The prefix ‘veteran’ begins to be lazily added and observers start to wonder just how many more seasons he has in him. In truth, advancements in sports science along with better conditioning and diet have combined to extend the careers of those who look after themselves. Johnny Sexton’s performances for Ireland in their series win in New Zealand in the summer were a sight to behold and the Leinster man had turned 37 by the time of the third Test.
Finn Russell is seven years Sexton’s junior but finds himself at a crossroads. Excluded from Gregor Townsend’s Scotland squad for the Autumn Nations Series, his future at club level is also uncertain, with his contract at Racing 92 due to expire at the end of the season and the Paris club in the throes of a changing their coaching team with speculation rife that Stuart Lancaster is looking at new fly-halves.
Townsend has urged Russell to “respond positively” to his axing from the national side but it must be hard to be positive when the coach who eulogised you as a Lions Test stand-off no longer rates you among the top three 10s in Scotland. The in-form Adam Hastings has effectively replaced Russell in the squad, with Blair Kinghorn retaining his place and Ross Thompson in to cover Kinghorn for the Australia game for which Townsend will select only home-based players.
Hastings has impressed the coach this season and his match-winning drop goal from his own half for Gloucester against London Irish on Friday night suggested a player high on confidence. It is a quality Russell has never lacked, helping propel him to the very top of his sport where his fizzing flat passes and intuitive game management will have club owners waving their cheque books at him next summer. Russell has started all eight of the Paris club’s Top 14 matches in the current campaign but Townsend has urged him to “show form and consistency”. His response yesterday was to kick Racing to victory over Montpellier, the French champions.
Theirs is a long and complex relationship, something that Townsend acknowledged on Wednesday. “We’ve been together at club level, international level and British and Irish Lions. [But] this is a rugby decision,” he said. In the same press briefing, Townsend acknowledged that Russell was “one of the best players to have come out of Scotland” and of that there can be no argument.
Critics will pick holes in some of his performances in last year’s Six Nations but he still excelled in the opening win over England and split open the Welsh defence to create Darcy Graham’s try in Cardiff a week later. Even in Dublin, when he was dropped from the starting XV, he managed to spark Scotland’s attack during a late cameo from the bench. Russell’s game-changing gifts are precious and it would be wretched to think we have seen the last of them in a Scotland jersey. Townsend, of all people, must recognise the danger of writing off Russell too soon.
The coach’s own Test career ended in 2003 in circumstances that were unsatisfactory to say the least. The stand-off was 30 when Matt Williams, newly installed as Scotland coach, called time on Townsend in such a cack-handed manner it caused the Gala man to devote an entire chapter of his autobiography to the episode. “My international career was over, and what’s more, someone who had never done anything for Scottish rugby had ended it,” wrote Townsend after Williams left him with little option but to retire from the Test arena.
It didn’t turn out well for Williams.
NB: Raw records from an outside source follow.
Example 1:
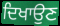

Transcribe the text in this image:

ਦਿਖਾਉਣ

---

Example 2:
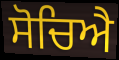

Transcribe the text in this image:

ਸੋਚਿਐ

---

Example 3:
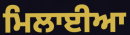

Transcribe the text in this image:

ਮਿਲਾਈਆ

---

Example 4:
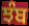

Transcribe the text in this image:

ਝੰਬ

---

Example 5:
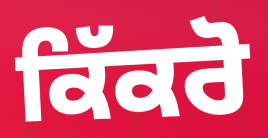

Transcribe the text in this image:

ਕਿੱਕਰੋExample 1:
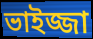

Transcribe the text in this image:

ভাইজ্জা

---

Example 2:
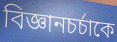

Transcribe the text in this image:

বিজ্ঞানচর্চাকে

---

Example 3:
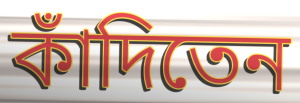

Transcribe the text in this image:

কাঁদিতেন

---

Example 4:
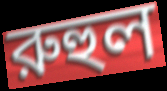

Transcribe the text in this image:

রুহুল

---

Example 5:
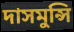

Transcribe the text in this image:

দাসমুন্সিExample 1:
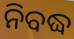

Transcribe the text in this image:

ନିବଦ୍ଧ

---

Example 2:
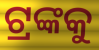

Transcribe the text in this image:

ଟ୍ରଙ୍କକୁ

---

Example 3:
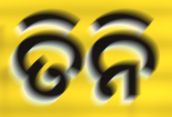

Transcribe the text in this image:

ତିନି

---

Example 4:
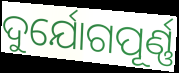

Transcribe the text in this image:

ଦୁର୍ଯୋଗପୂର୍ଣ୍ଣ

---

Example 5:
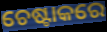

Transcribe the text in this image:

ଚେଷ୍ଟାକରେ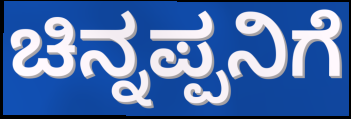
ಚಿನ್ನಪ್ಪನಿಗೆ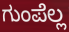
ಗುಂಪೆಲ್ಲ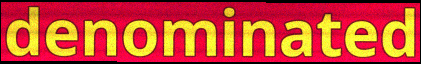
denominatedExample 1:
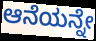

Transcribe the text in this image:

ಆನೆಯನ್ನೇ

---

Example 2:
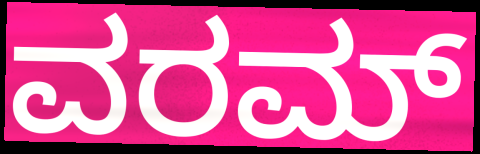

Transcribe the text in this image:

ವರಮ್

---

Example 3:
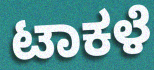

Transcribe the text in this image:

ಟಾಕಳೆ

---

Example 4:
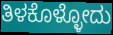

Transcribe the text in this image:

ತಿಳಕೊಳ್ಳೋದು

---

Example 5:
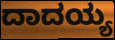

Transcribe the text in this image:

ದಾದಯ್ಯ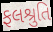
ફલશ્રુતિ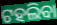
ଟହଲିବାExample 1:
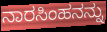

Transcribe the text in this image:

ನಾರಸಿಂಹನನ್ನು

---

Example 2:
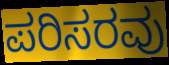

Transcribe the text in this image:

ಪರಿಸರವು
His reign was a disaster zone which lasted two years, featured a Six Nations whitewash and a total of just three victories in 17 Tests. He was shown the door in 2005 and now earns a crust on Irish TV where he can be found putting the boot into Townsend's Scotland teams.
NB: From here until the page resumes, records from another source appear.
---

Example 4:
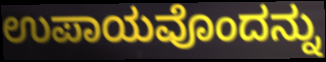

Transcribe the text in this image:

ಉಪಾಯವೊಂದನ್ನು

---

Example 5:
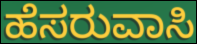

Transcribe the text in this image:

ಹೆಸರುವಾಸಿ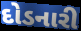
દોડનારી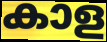
കാള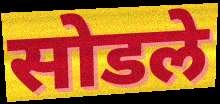
सोडलेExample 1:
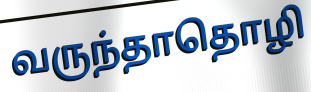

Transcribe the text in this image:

வருந்தாதொழி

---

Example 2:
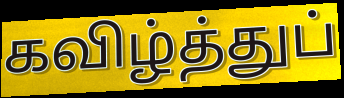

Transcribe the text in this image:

கவிழ்த்துப்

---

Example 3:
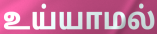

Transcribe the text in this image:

உய்யாமல்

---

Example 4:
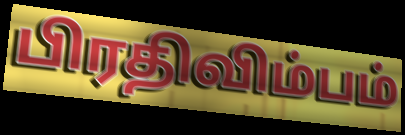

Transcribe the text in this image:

பிரதிவிம்பம்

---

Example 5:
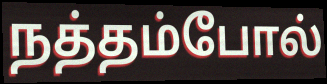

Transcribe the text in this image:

நத்தம்போல்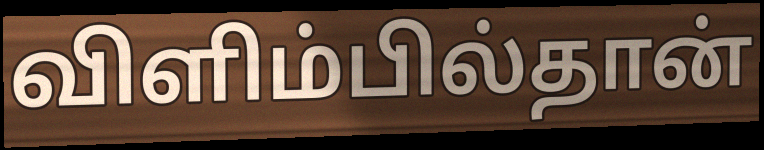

It’s fair to say there is no love lost between Williams and Townsend but the relationship between Russell and Townsend should be a different thing entirely. This, after all, is a pair who combined to steer Glasgow Warriors to the Pro12 title in 2015 which remains the sole piece of major silverware won by a Scottish pro side in the professional era. There were good times, too, with Scotland, Russell running the show in the freewheeling early days after Townsend left Scotstoun to take over the national side.
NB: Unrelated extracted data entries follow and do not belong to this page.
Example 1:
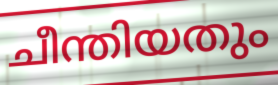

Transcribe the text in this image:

ചീന്തിയതും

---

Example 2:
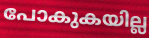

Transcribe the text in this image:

പോകുകയില്ല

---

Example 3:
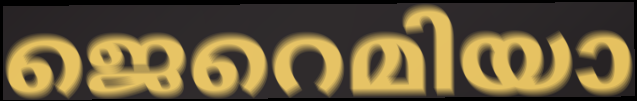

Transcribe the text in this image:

Things, of course, unravelled in 2020 when Russell walked out of the Scotland camp ahead of the Six Nations and missed the entire championship. The player said of Townsend, “I didn’t really know him at all”. Townsend sought to build bridges during lockdown and Russell was reintegrated into the squad, with both parties claiming their relationship had been repaired. But Russell was then one of six Scotland players who went on an unauthorised night out in Edinburgh during last season’s Six Nations.
The fly-half found himself on the bench in Dublin while four of the other George Street six - Stuart Hogg, Ali Price, Sam Johnson and Darcy Graham - retained their places in the starting side. Russell was rested for the summer tour of Argentina but there was widespread bewilderment in the rugby world at his exclusion from the autumn Test squad. Can Scotland really afford to leave a player of his quality on the outside looking in when New Zealand visit Murrayfield on November 13? Even more bizarre is the prospect of Russell playing for the Barbarians at the Tottenham Hotspur Stadium against an All Blacks XV that same afternoon.
The stand-off turned 30 last month, the same age Townsend was when Williams decided to make his statement decision. It would be a tragedy if Russell’s Test career was ended in the same way.